--- Document extract ---

Track schemas are defined based on the type of information they contain and the source of that information. For example, speech-to-text and closed captions are considered different tracks even though they both contain textual, and possibly similar, information.

Each track schema is assigned a unique identifier. A binder may contain multiple tracks but may only contain a single instance of a specific track schema.

Media

A media object 215 represents a specific rendition of the media essence. This object contains structured metadata that describes the following:

- The current location of the stored media file 219 that contains the video and audio samples for this version of the essence.
- The format of the media file; the algorithms and parameters used to encode the individual video and audio sample streams and the mechanism used to combine the streams into a single data file. This information precisely resolves the compatibility of the media version with a specific device or system.

The media object owns the associated media file, regardless of the location of that media file. If the media object is deleted or otherwise rendered unused, so is the associated media file.

Store

A store object 217 represents unstructured data that is associated with the media asset 215 that does not fall into the categories of data to be included in a label 211, track 213, or media 215. A store typically contains the data produced by other applications such as spreadsheets, word processing documents or graphics. The data contained within the store is only meaningful to the application that created the data or an application that recognizes the document type. The data may be stored internally within the metabase such as in content cache 321, or in an external file such as at 221. In either case the store object owns the associated data; if the store is deleted from the database so is the associated data.

Behavioral Objects

A rule 202 is an object which is applied to a node such as folder 201 or binder 203 and governs the behavior of that node during its lifetime. If a rule is not explicitly attached to a node, the node inherits the rule from its nearest ancestor. Rules fall into several categories, an inexhaustive group of which is seen below:

Access

The access rule determines the permissions granted to a user or group of users. The permissions allow that user or group to read, write, or delete the associated node or to change the permissions granted to other users.

--- Study material ---

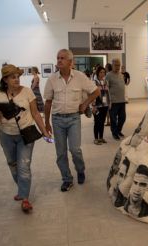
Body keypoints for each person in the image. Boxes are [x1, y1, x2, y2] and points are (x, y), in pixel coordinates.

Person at [0, 64, 52, 212]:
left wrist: (45, 131)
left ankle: (25, 198)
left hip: (25, 135)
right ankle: (22, 189)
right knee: (12, 164)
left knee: (24, 166)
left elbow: (35, 114)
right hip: (6, 135)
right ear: (5, 79)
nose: (17, 79)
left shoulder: (27, 92)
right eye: (13, 77)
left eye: (18, 76)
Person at [44, 49, 99, 192]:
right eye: (57, 58)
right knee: (61, 153)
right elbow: (48, 102)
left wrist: (85, 103)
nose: (59, 61)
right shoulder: (52, 79)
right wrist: (46, 123)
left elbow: (96, 91)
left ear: (70, 62)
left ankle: (80, 170)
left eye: (62, 58)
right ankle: (67, 179)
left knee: (75, 150)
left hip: (74, 118)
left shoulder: (80, 77)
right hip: (57, 120)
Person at [106, 59, 126, 140]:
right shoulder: (108, 75)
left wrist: (126, 98)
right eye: (116, 65)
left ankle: (118, 130)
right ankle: (114, 133)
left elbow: (123, 87)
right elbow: (106, 89)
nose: (118, 67)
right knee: (113, 119)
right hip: (113, 101)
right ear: (112, 65)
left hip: (122, 100)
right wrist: (108, 101)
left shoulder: (121, 75)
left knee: (123, 118)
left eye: (119, 65)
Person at [92, 66, 109, 145]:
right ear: (97, 73)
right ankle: (96, 139)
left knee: (102, 122)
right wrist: (93, 106)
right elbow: (92, 94)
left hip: (104, 105)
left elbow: (107, 93)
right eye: (101, 72)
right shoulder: (94, 82)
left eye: (103, 72)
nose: (102, 74)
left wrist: (110, 103)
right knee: (97, 122)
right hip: (97, 106)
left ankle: (101, 137)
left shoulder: (106, 81)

---

From the passage on media objects, set down word for word the part starting with "A media object" and going on through "associated media file.".

Expected answer ->
A media object 215 represents a specific rendition of the media essence. This object contains structured metadata that describes the following:

- The current location of the stored media file 219 that contains the video and audio samples for this version of the essence.
- The format of the media file; the algorithms and parameters used to encode the individual video and audio sample streams and the mechanism used to combine the streams into a single data file. This information precisely resolves the compatibility of the media version with a specific device or system.

The media object owns the associated media file, regardless of the location of that media file. If the media object is deleted or otherwise rendered unused, so is the associated media file.